Copy out all the lines in the records that include the word "مساوی".

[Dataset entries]

[Start of Attachment]

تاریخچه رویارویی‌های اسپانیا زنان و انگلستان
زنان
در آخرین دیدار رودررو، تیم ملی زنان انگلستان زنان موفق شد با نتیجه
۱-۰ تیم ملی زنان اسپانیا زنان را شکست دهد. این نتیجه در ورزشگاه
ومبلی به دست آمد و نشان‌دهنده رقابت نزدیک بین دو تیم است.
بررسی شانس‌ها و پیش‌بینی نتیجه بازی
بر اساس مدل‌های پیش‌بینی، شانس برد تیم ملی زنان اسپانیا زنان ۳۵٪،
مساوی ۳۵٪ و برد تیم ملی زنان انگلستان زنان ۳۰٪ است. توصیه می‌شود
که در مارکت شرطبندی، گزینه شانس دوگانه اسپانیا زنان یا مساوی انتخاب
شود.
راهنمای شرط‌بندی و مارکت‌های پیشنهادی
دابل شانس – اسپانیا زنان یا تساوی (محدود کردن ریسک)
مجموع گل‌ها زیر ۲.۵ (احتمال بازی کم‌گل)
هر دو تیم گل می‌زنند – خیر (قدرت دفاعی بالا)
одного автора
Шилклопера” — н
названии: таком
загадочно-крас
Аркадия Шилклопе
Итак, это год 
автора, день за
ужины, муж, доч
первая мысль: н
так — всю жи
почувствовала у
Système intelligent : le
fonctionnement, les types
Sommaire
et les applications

[End of Attachment]

■ Solved problem ■
مساوی ۳۵٪ و برد تیم ملی زنان انگلستان زنان ۳۰٪ است. توصیه می‌شود
که در مارکت شرطبندی، گزینه شانس دوگانه اسپانیا زنان یا مساوی انتخاب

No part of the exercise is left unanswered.